#### TEXTO EXTRAÍDO
# # # # # # #
Análise: Brasil corre o risco de virar colônia no mundo da bola

Há uns três anos, me surpreendi pelo ar deprimido de dois alunos ao entrar na sala para dar aula na Faap. Ambos eram torcedores do Milan. Naquela tarde, o clube havia sido eliminado, de maneira vexatória, da Liga dos Campeões.

Lembro de achar o episódio curioso e, até certo ponto, surreal. Não era.

Desde então, multiplicaram-se, por aqui, ações dos grandes europeus. São clínicas, palestras, sessões de autógrafo e fotos com ídolos do passado e uso dos craques do presente para arregimentar fãs.

Há torcidas organizadas desses clubes, que se reúnem para acompanhar os principais jogos. As camisas de Barcelona, Real Madrid e PSG são cobiçadas. As crianças sabem que poderão usá-las na rua em segurança. Risco que se multiplica se a vestimenta for de Corinthians, Flamengo, Palmeiras ou Vasco.  

Alguns meses atrás, entrevistei o diretor de marketing de um grande clube brasileiro. No meio do bate-papo, questionei as ações feitas para conter o crescimento de torcedores de times europeus no Brasil. A resposta foi quase irônica.

“Nossa torcida se renova naturalmente. Porque essa paixão é transmitida de pai para filho”, sentenciou.

Distante da miopia desse dirigente, há ações interessantes para conter as deserções infantis. Ontem, escrevi texto sobre iniciativa da startup Dentro da História e da editora Belas Letras de lançar livros infantis customizados aos pequenos torcedores. É uma forma de atrair a paixão das crianças pelas cores tradicionais do futebol brasileiro. Mas a iniciativa não partiu dos clubes, os maiores interessados em manter sua fatia no mercado.
# # # # # # #
#### TRECHOS DA LISTAGEM
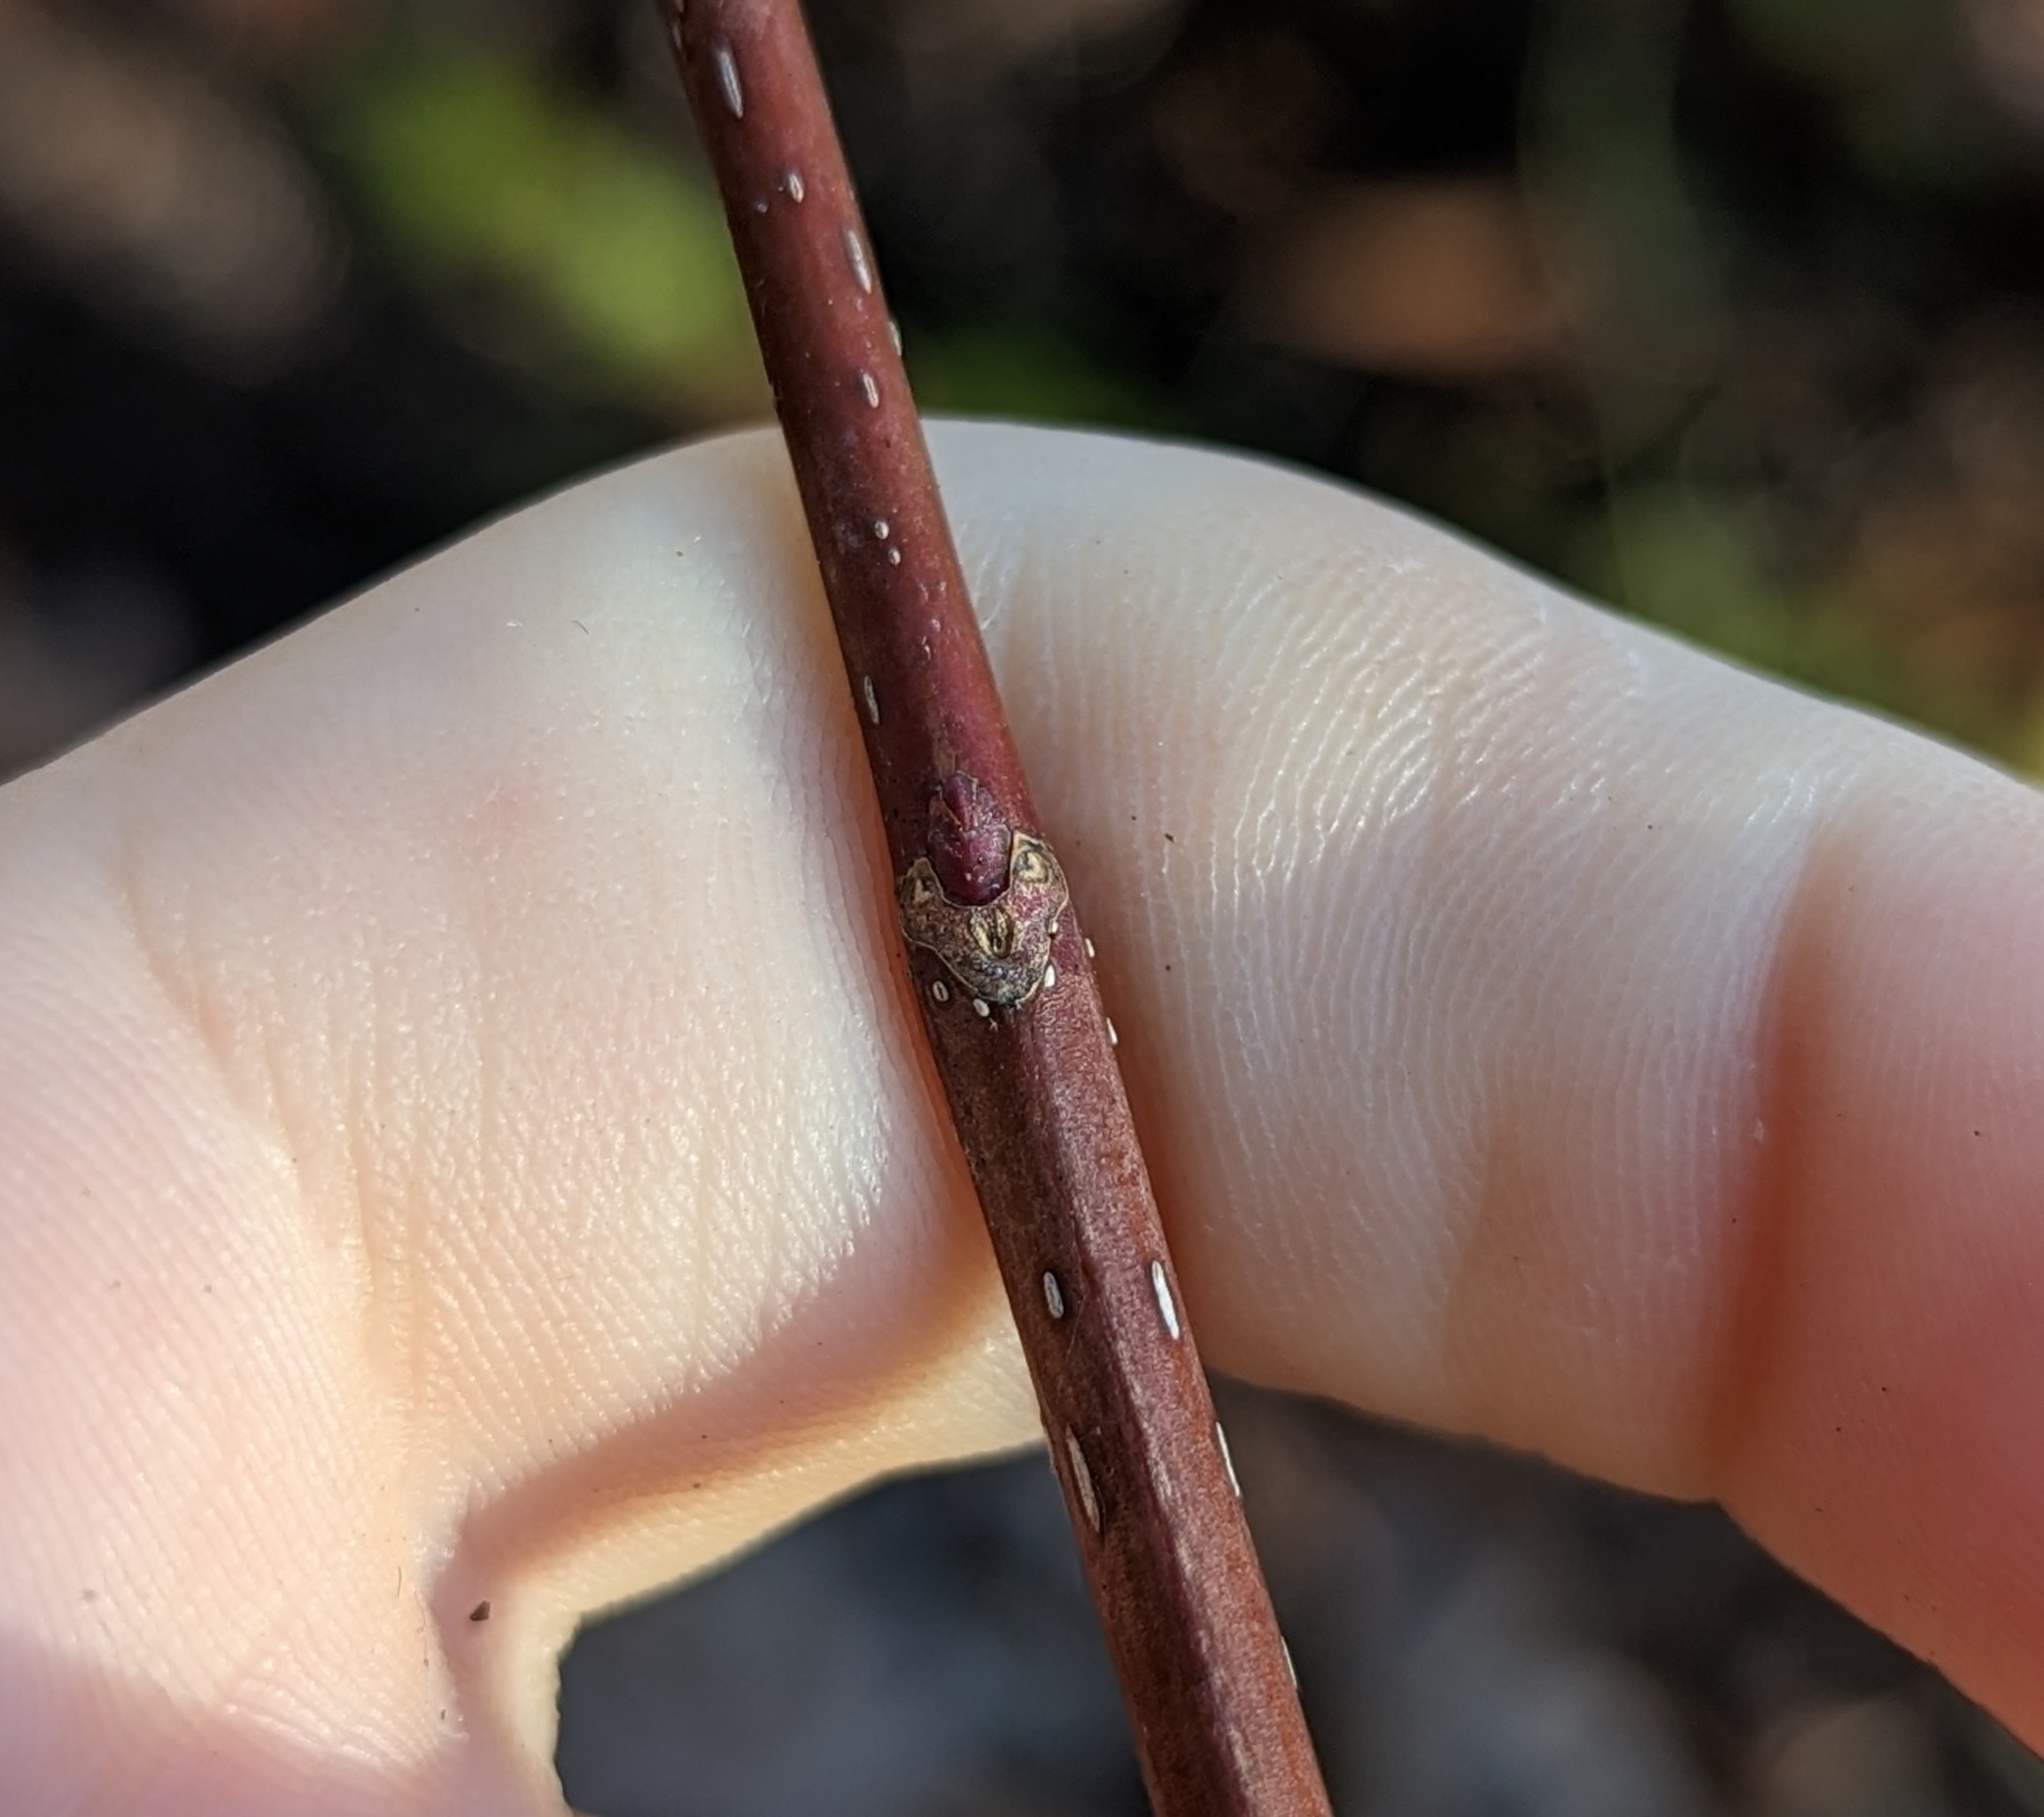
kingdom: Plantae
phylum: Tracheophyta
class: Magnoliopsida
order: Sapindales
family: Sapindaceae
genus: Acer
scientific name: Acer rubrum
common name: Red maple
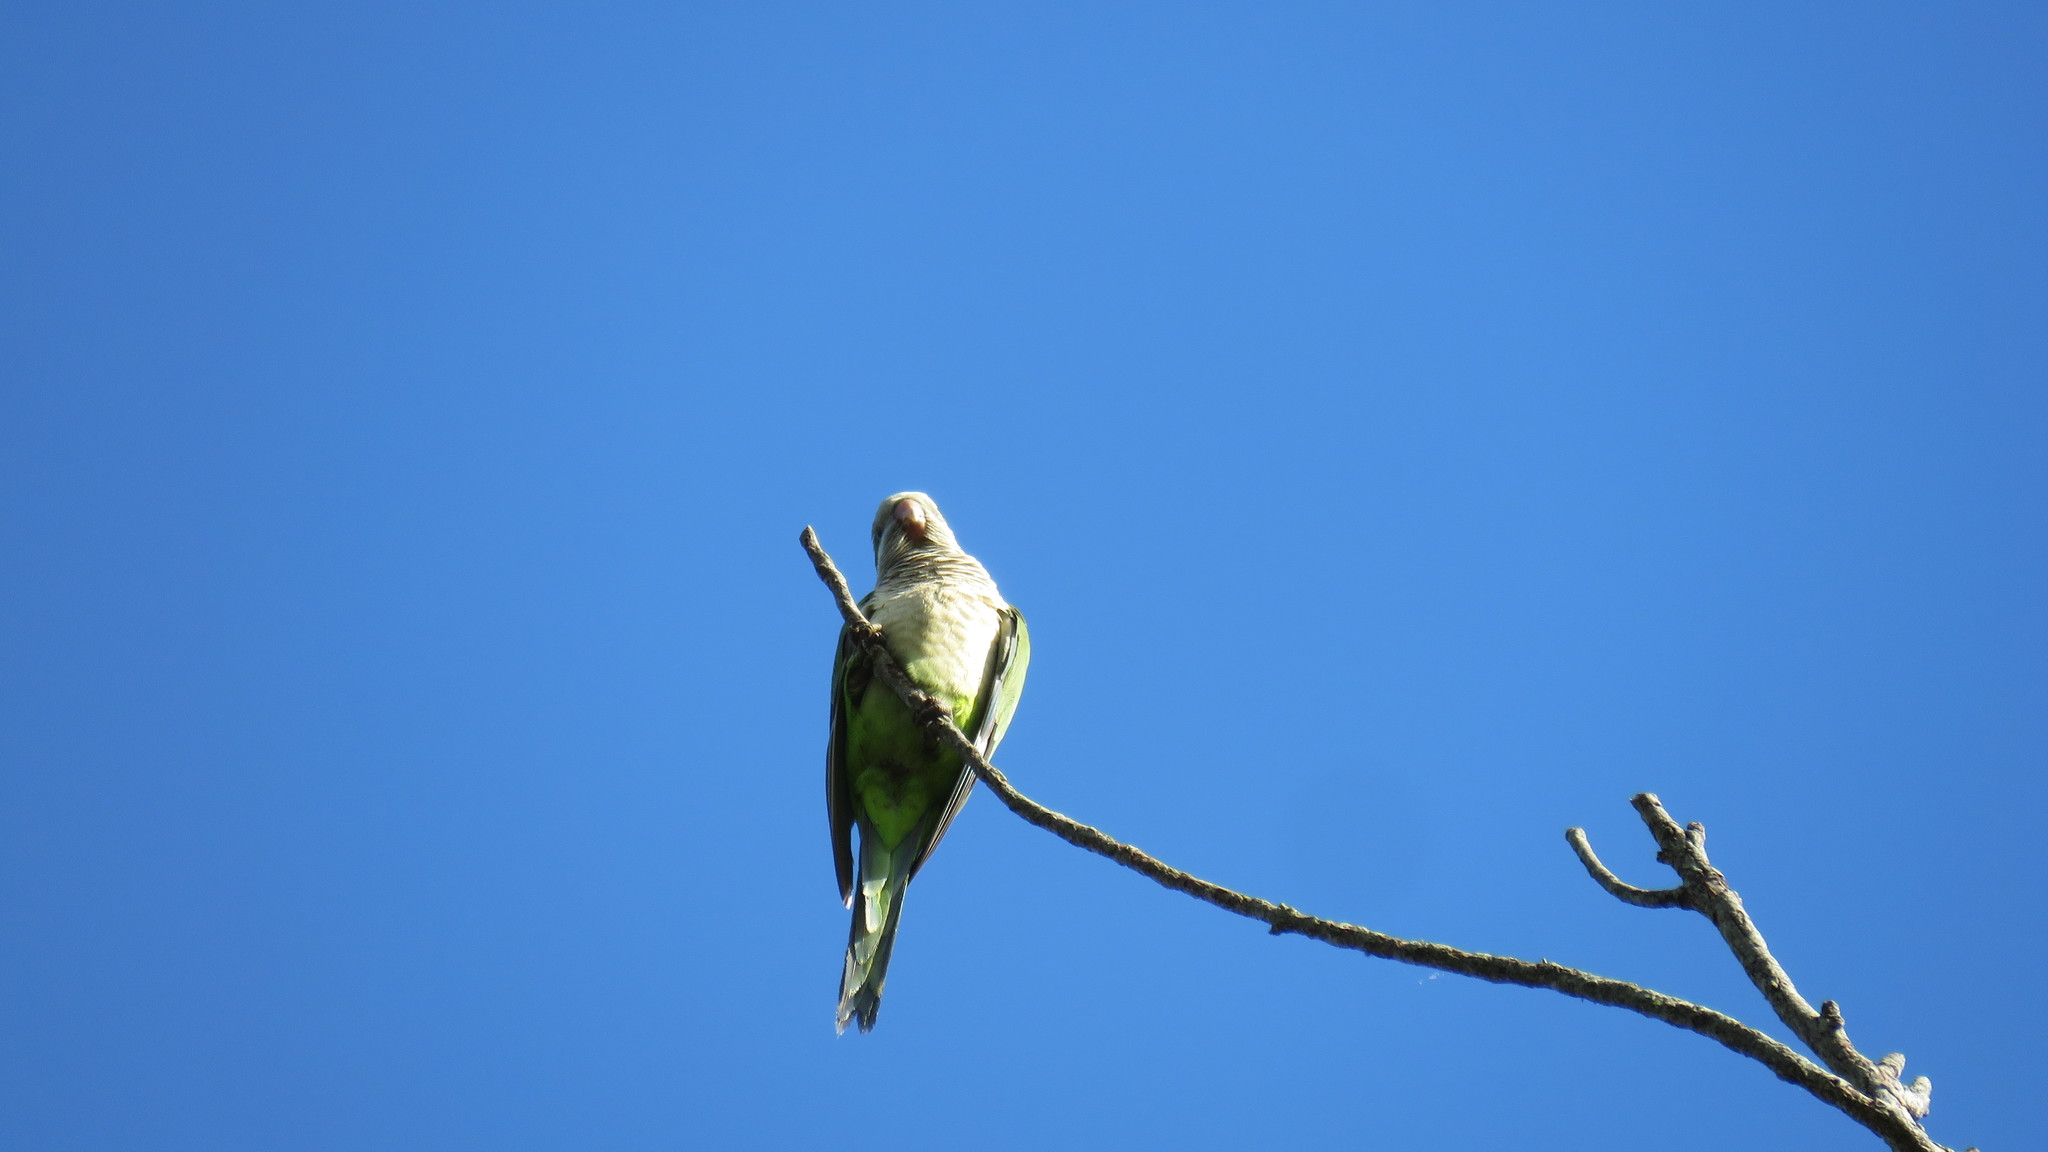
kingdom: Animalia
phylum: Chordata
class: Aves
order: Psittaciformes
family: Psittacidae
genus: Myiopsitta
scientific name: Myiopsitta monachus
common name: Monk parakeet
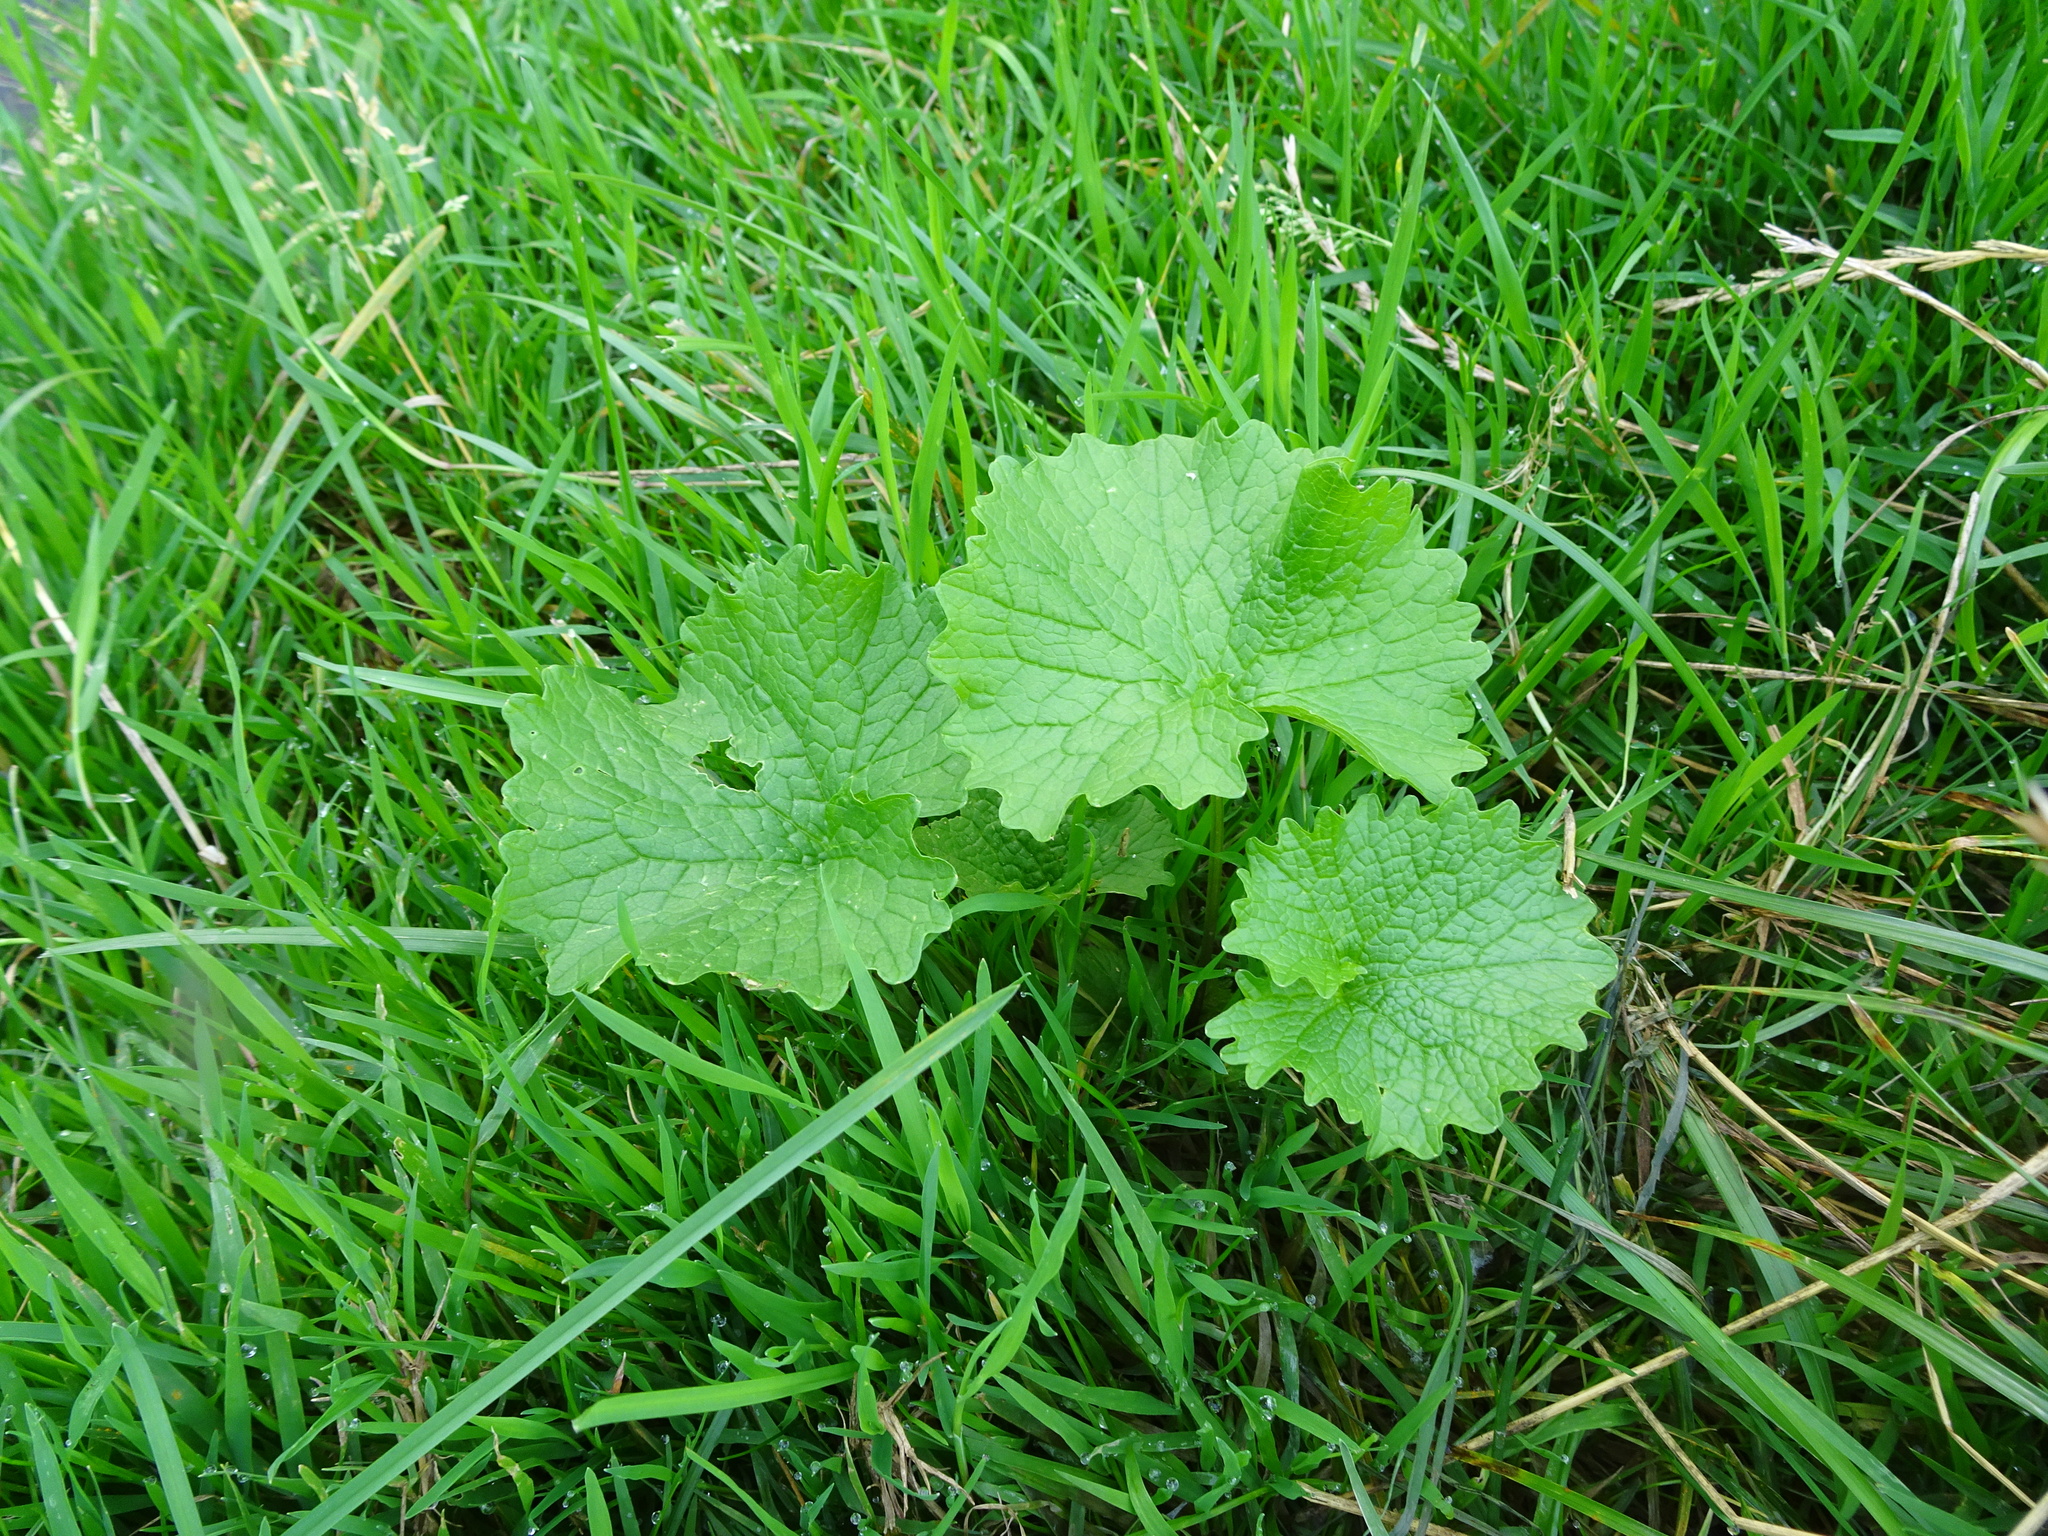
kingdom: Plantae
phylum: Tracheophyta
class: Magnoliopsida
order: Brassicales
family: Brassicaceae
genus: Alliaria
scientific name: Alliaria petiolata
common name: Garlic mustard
# # # # # # #
#### O QUE FAZER
a - No texto extraído, troque "camisas" por "camisetas" em tudo o que vai desde "Desde então, multiplicaram-se, por" até "Palmeiras ou Vasco." e escreva esse trecho de novo.
b - Diga se cada afirmação abaixo concorda com o texto extraído, respondendo sim ou não e citando literalmente as palavras do texto que decidem a resposta. (i) Os dois alunos mencionados torciam para o Milan. (ii) A iniciativa dos livros infantis customizados partiu de um grande clube brasileiro. (iii) O diretor de marketing afirmou que a torcida do clube se renova naturalmente.

#### RESPOSTAS
a -
Desde então, multiplicaram-se, por aqui, ações dos grandes europeus. São clínicas, palestras, sessões de autógrafo e fotos com ídolos do passado e uso dos craques do presente para arregimentar fãs.

Há torcidas organizadas desses clubes, que se reúnem para acompanhar os principais jogos. As camisetas de Barcelona, Real Madrid e PSG são cobiçadas. As crianças sabem que poderão usá-las na rua em segurança. Risco que se multiplica se a vestimenta for de Corinthians, Flamengo, Palmeiras ou Vasco.

b -
(i) Sim: "Ambos eram torcedores do Milan."
(ii) Não: "Mas a iniciativa não partiu dos clubes, os maiores interessados em manter sua fatia no mercado."
(iii) Sim: "Nossa torcida se renova naturalmente."